Exercise prompt.
Each line below that carries the string "read" must appear in the answer.

::: Data under study

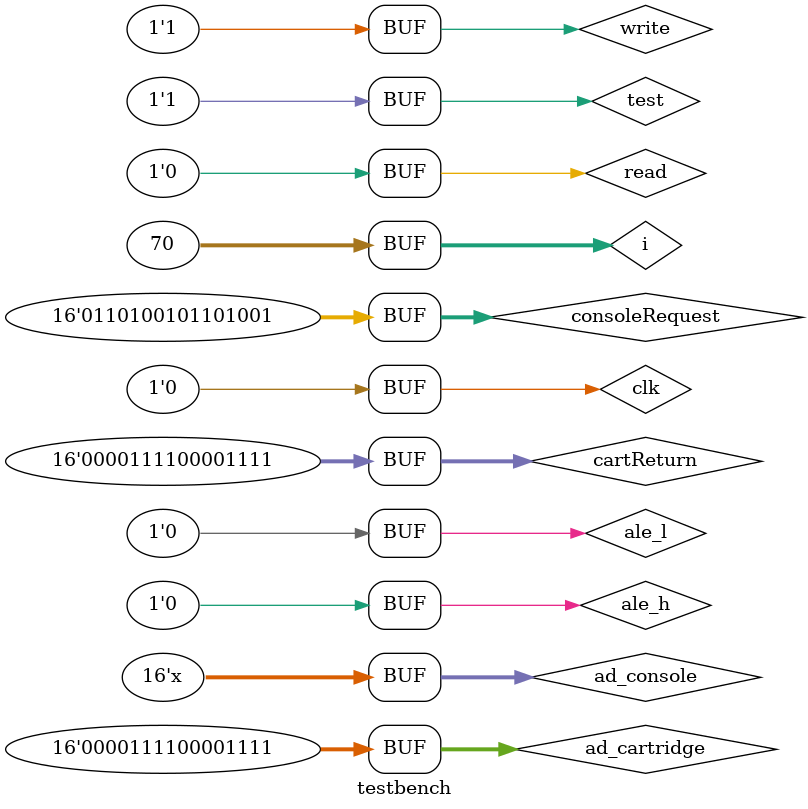
<source format=v>
`timescale 1ns / 1ps


module testbench();

reg ale_l;
reg ale_h;
reg read;
wire[15:0] ad_console;
wire[15:0] ad_cartridge;
reg write;
reg clk;

gamecat uut(
.ad_console (ad_console),
.ad_cartridge (ad_cartridge),
.write (write),
.read (read),
.ale_h (ale_h),
.ale_l (ale_l),
.clk (clk)
);

reg test = 1'b1;

integer i = 0;

reg[15:0] cartReturn = 16'h0000;
reg[15:0] consoleRequest = 16'h0000;

assign ad_cartridge[15:0] = ~read ? cartReturn : 16'bZ;
assign ad_console[15:0] = ~read ? 16'bZ : consoleRequest;
    
initial begin

    clk = 0;
    read = 1;
    write = 1;
    ale_l = 0;
    ale_h = 1;
    
    for (i = 0; i < 70; i = i + 1) begin
        #10
        clk = ~clk;
        
        if (i == 5) begin
            consoleRequest = 16'h0420;
            ale_l = 1;
        end
        if (i == 5 + 23) begin
            consoleRequest = 16'h6969;
            ale_l = 0;
        end
        
        if (i == 5 + 12) begin
            ale_h = 0;
        end
        
        if (i == 40) begin
            cartReturn = 16'hF0F0;
            read = 0;
        end
        if (i == 40 + 15) begin
            cartReturn = 16'h0000;
            read = 1;
        end
        if (i == 40 + 20) begin
        cartReturn = 16'h0F0F;
            read = 0;
        end
    end
    
    /*for (i = 0; i < 1; i = i + 1) begin
        clk = 1;
        #10
        clk = 0;
        #10
        clk = 1;
        #100
        i = i + 1;
        clk = ~clk;
        ale_l = 1;
        #50
        clk = ~clk;
        #120
        i = i + 1;
        clk = ~clk;
        ale_h = 0;
        #50
        clk = ~clk;
        #110
        i = i + 1;
        clk = ~clk;
        ale_l = 0;
        #50
        clk = ~clk;
        #1040
        i = i + 1;
        clk = ~clk;
        read = 0;
        #50
        clk = ~clk;
        #250
        i = i + 1;
        clk = ~clk;
        read = 1;
        #60
        i = i + 1;
        clk = ~clk;
        read = 0;
    end*/
end

endmodule

</source>
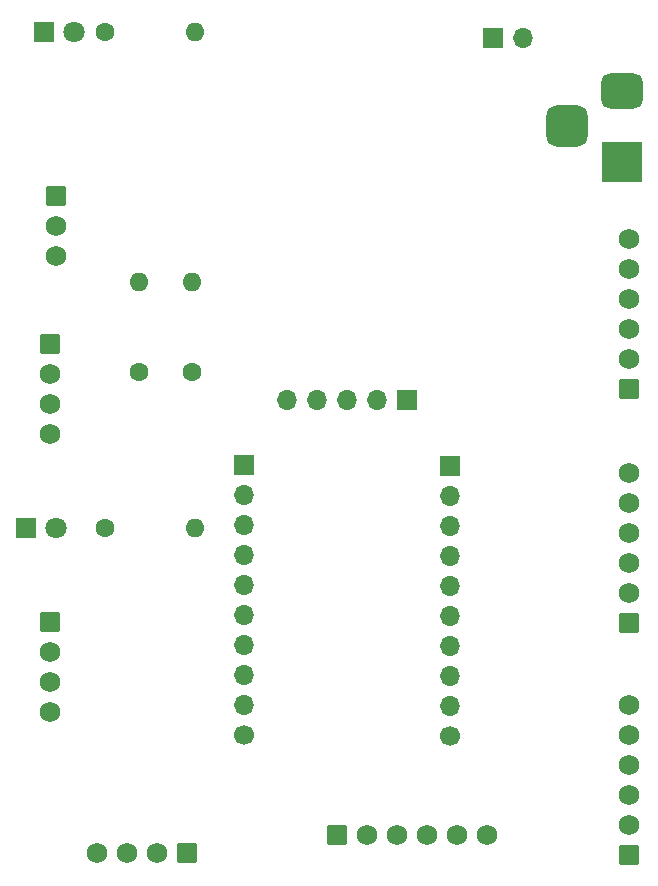
<source format=gbr>
%TF.GenerationSoftware,KiCad,Pcbnew,8.0.4-8.0.4-0~ubuntu22.04.1*%
%TF.CreationDate,2024-08-05T19:19:51+05:30*%
%TF.ProjectId,BSF-Control-V1.0,4253462d-436f-46e7-9472-6f6c2d56312e,rev?*%
%TF.SameCoordinates,Original*%
%TF.FileFunction,Soldermask,Bot*%
%TF.FilePolarity,Negative*%
%FSLAX46Y46*%
G04 Gerber Fmt 4.6, Leading zero omitted, Abs format (unit mm)*
G04 Created by KiCad (PCBNEW 8.0.4-8.0.4-0~ubuntu22.04.1) date 2024-08-05 19:19:51*
%MOMM*%
%LPD*%
G01*
G04 APERTURE LIST*
G04 Aperture macros list*
%AMRoundRect*
0 Rectangle with rounded corners*
0 $1 Rounding radius*
0 $2 $3 $4 $5 $6 $7 $8 $9 X,Y pos of 4 corners*
0 Add a 4 corners polygon primitive as box body*
4,1,4,$2,$3,$4,$5,$6,$7,$8,$9,$2,$3,0*
0 Add four circle primitives for the rounded corners*
1,1,$1+$1,$2,$3*
1,1,$1+$1,$4,$5*
1,1,$1+$1,$6,$7*
1,1,$1+$1,$8,$9*
0 Add four rect primitives between the rounded corners*
20,1,$1+$1,$2,$3,$4,$5,0*
20,1,$1+$1,$4,$5,$6,$7,0*
20,1,$1+$1,$6,$7,$8,$9,0*
20,1,$1+$1,$8,$9,$2,$3,0*%
G04 Aperture macros list end*
%ADD10RoundRect,0.250000X-0.620000X0.620000X-0.620000X-0.620000X0.620000X-0.620000X0.620000X0.620000X0*%
%ADD11C,1.740000*%
%ADD12R,1.700000X1.700000*%
%ADD13O,1.700000X1.700000*%
%ADD14C,1.700000*%
%ADD15RoundRect,0.250000X0.620000X-0.620000X0.620000X0.620000X-0.620000X0.620000X-0.620000X-0.620000X0*%
%ADD16R,1.800000X1.800000*%
%ADD17C,1.800000*%
%ADD18RoundRect,0.250000X0.620000X0.620000X-0.620000X0.620000X-0.620000X-0.620000X0.620000X-0.620000X0*%
%ADD19C,1.600000*%
%ADD20O,1.600000X1.600000*%
%ADD21RoundRect,0.250000X-0.620000X-0.620000X0.620000X-0.620000X0.620000X0.620000X-0.620000X0.620000X0*%
%ADD22R,3.500000X3.500000*%
%ADD23RoundRect,0.750000X-1.000000X0.750000X-1.000000X-0.750000X1.000000X-0.750000X1.000000X0.750000X0*%
%ADD24RoundRect,0.875000X-0.875000X0.875000X-0.875000X-0.875000X0.875000X-0.875000X0.875000X0.875000X0*%
G04 APERTURE END LIST*
D10*
%TO.C,J2*%
X125500000Y-73000000D03*
D11*
X125500000Y-75540000D03*
X125500000Y-78080000D03*
X125500000Y-80620000D03*
%TD*%
D12*
%TO.C,U2*%
X141907500Y-59700000D03*
D13*
X141907500Y-62240000D03*
X141907500Y-64780000D03*
X141907500Y-67320000D03*
X141907500Y-69860000D03*
X141907500Y-72400000D03*
X141907500Y-74940000D03*
X141907500Y-77480000D03*
X141907500Y-80020000D03*
D14*
X141907500Y-82560000D03*
X159347500Y-82580000D03*
D13*
X159347500Y-80040000D03*
X159347500Y-77500000D03*
X159347500Y-74960000D03*
X159347500Y-72420000D03*
X159347500Y-69880000D03*
X159347500Y-67340000D03*
X159347500Y-64800000D03*
X159347500Y-62260000D03*
D12*
X159347500Y-59720000D03*
X155737500Y-54200000D03*
D13*
X153197500Y-54200000D03*
X150657500Y-54200000D03*
X148117500Y-54200000D03*
X145577500Y-54200000D03*
%TD*%
D15*
%TO.C,J5*%
X174500000Y-92660000D03*
D11*
X174500000Y-90120000D03*
X174500000Y-87580000D03*
X174500000Y-85040000D03*
X174500000Y-82500000D03*
X174500000Y-79960000D03*
%TD*%
D16*
%TO.C,D2*%
X123500000Y-65000000D03*
D17*
X126040000Y-65000000D03*
%TD*%
D15*
%TO.C,J4*%
X174500000Y-53200000D03*
D11*
X174500000Y-50660000D03*
X174500000Y-48120000D03*
X174500000Y-45580000D03*
X174500000Y-43040000D03*
X174500000Y-40500000D03*
%TD*%
D18*
%TO.C,J1*%
X137080000Y-92500000D03*
D11*
X134540000Y-92500000D03*
X132000000Y-92500000D03*
X129460000Y-92500000D03*
%TD*%
D12*
%TO.C,J10*%
X163000000Y-23500000D03*
D13*
X165540000Y-23500000D03*
%TD*%
D10*
%TO.C,J3*%
X125500000Y-49460000D03*
D11*
X125500000Y-52000000D03*
X125500000Y-54540000D03*
X125500000Y-57080000D03*
%TD*%
D19*
%TO.C,R1*%
X133000000Y-51810000D03*
D20*
X133000000Y-44190000D03*
%TD*%
D15*
%TO.C,J6*%
X174500000Y-73040000D03*
D11*
X174500000Y-70500000D03*
X174500000Y-67960000D03*
X174500000Y-65420000D03*
X174500000Y-62880000D03*
X174500000Y-60340000D03*
%TD*%
D19*
%TO.C,R4*%
X130190000Y-65000000D03*
D20*
X137810000Y-65000000D03*
%TD*%
D10*
%TO.C,J9*%
X126000000Y-36920000D03*
D11*
X126000000Y-39460000D03*
X126000000Y-42000000D03*
%TD*%
D19*
%TO.C,R2*%
X137500000Y-51810000D03*
D20*
X137500000Y-44190000D03*
%TD*%
D16*
%TO.C,D1*%
X124960000Y-23000000D03*
D17*
X127500000Y-23000000D03*
%TD*%
D19*
%TO.C,R3*%
X130190000Y-23000000D03*
D20*
X137810000Y-23000000D03*
%TD*%
D21*
%TO.C,J7*%
X149800000Y-91000000D03*
D11*
X152340000Y-91000000D03*
X154880000Y-91000000D03*
X157420000Y-91000000D03*
X159960000Y-91000000D03*
X162500000Y-91000000D03*
%TD*%
D22*
%TO.C,J8*%
X173957500Y-34000000D03*
D23*
X173957500Y-28000000D03*
D24*
X169257500Y-31000000D03*
%TD*%
M02*

</source>
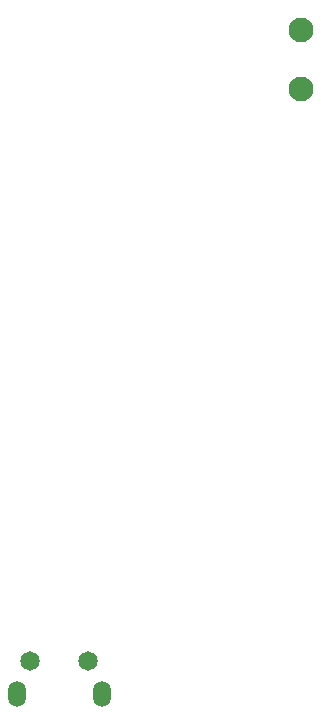
<source format=gbr>
%TF.GenerationSoftware,KiCad,Pcbnew,(5.1.9)-1*%
%TF.CreationDate,2021-04-27T12:53:02+02:00*%
%TF.ProjectId,AidonBoard32,4d657465-7242-46f6-9172-6433322e6b69,2*%
%TF.SameCoordinates,Original*%
%TF.FileFunction,Soldermask,Bot*%
%TF.FilePolarity,Negative*%
%FSLAX46Y46*%
G04 Gerber Fmt 4.6, Leading zero omitted, Abs format (unit mm)*
G04 Created by KiCad (PCBNEW (5.1.9)-1) date 2021-04-27 12:53:02*
%MOMM*%
%LPD*%
G01*
G04 APERTURE LIST*
%ADD10O,1.500000X2.200000*%
%ADD11C,1.650000*%
%ADD12C,2.100000*%
G04 APERTURE END LIST*
D10*
%TO.C,M1*%
X98830000Y-92020000D03*
D11*
X100005000Y-89230000D03*
X104855000Y-89230000D03*
D10*
X106030000Y-92020000D03*
%TD*%
D12*
%TO.C,J1*%
X122900000Y-35800000D03*
X122900000Y-40800000D03*
%TD*%
M02*

</source>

::::::

Task answer.
reg read;
.read (read),
assign ad_cartridge[15:0] = ~read ? cartReturn : 16'bZ;
assign ad_console[15:0] = ~read ? 16'bZ : consoleRequest;
    read = 1;
            read = 0;
            read = 1;
            read = 0;
        read = 0;
        read = 1;
        read = 0;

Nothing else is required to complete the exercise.